**Request**
Pictures stay out of the copy. Retype exactly the lines below from the one with "Yrtit ja maustekasvit" through the one with "Os Titulares, ao compartilhar seus dados".

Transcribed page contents
--------------------

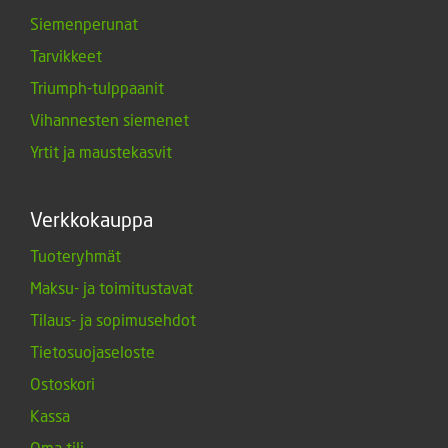
Siemenperunat
Tarvikkeet
Triumph-tulppaanit
Vihannesten siemenet
Yrtit ja maustekasvit
Verkkokauppa
Tuoteryhmät
Maksu- ja toimitustavat
Tilaus- ja sopimusehdot
Tietosuojaseloste
Ostoskori
Kassa
Oma tili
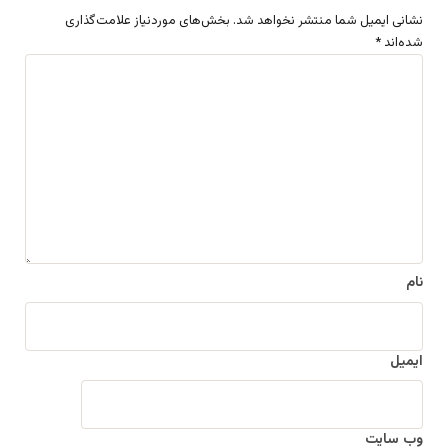
نشانی ایمیل شما منتشر نخواهد شد.
بخش‌های موردنیاز علامت‌گذاری
شده‌اند
*
د
ی
د
گ
ا
ه
*
نام
ایمیل
وب‌ سایت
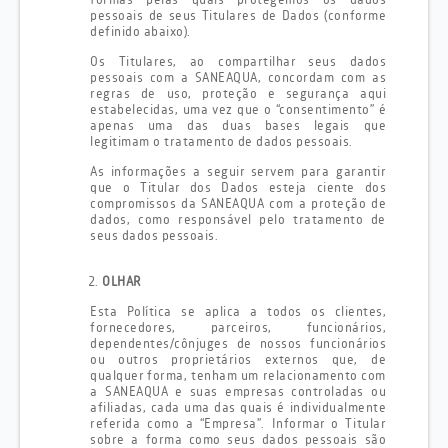
formas pelas quais protegemos os dados
pessoais de seus Titulares de Dados (conforme
definido abaixo).
Os Titulares, ao compartilhar seus dados
pessoais com a SANEAQUA, concordam com as
regras de uso, proteção e segurança aqui
estabelecidas, uma vez que o “consentimento” é
apenas uma das duas bases legais que
legitimam o tratamento de dados pessoais.
As informações a seguir servem para garantir
que o Titular dos Dados esteja ciente dos
compromissos da SANEAQUA com a proteção de
dados, como responsável pelo tratamento de
seus dados pessoais.
OLHAR
Esta Política se aplica a todos os clientes,
fornecedores, parceiros, funcionários,
dependentes/cônjuges de nossos funcionários
ou outros proprietários externos que, de
qualquer forma, tenham um relacionamento com
a SANEAQUA e suas empresas controladas ou
afiliadas, cada uma das quais é individualmente
referida como a “Empresa”. Informar o Titular
sobre a forma como seus dados pessoais são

--------------------

**Response area**
Yrtit ja maustekasvit
Verkkokauppa
Tuoteryhmät
Maksu- ja toimitustavat
Tilaus- ja sopimusehdot
Tietosuojaseloste
Ostoskori
Kassa
Oma tili
نشانی ایمیل شما منتشر نخواهد شد.
بخش‌های موردنیاز علامت‌گذاری
شده‌اند
*
د
ی
د
گ
ا
ه
*
نام
ایمیل
وب‌ سایت
formas pelas quais protegemos os dados
pessoais de seus Titulares de Dados (conforme
definido abaixo).
Os Titulares, ao compartilhar seus dados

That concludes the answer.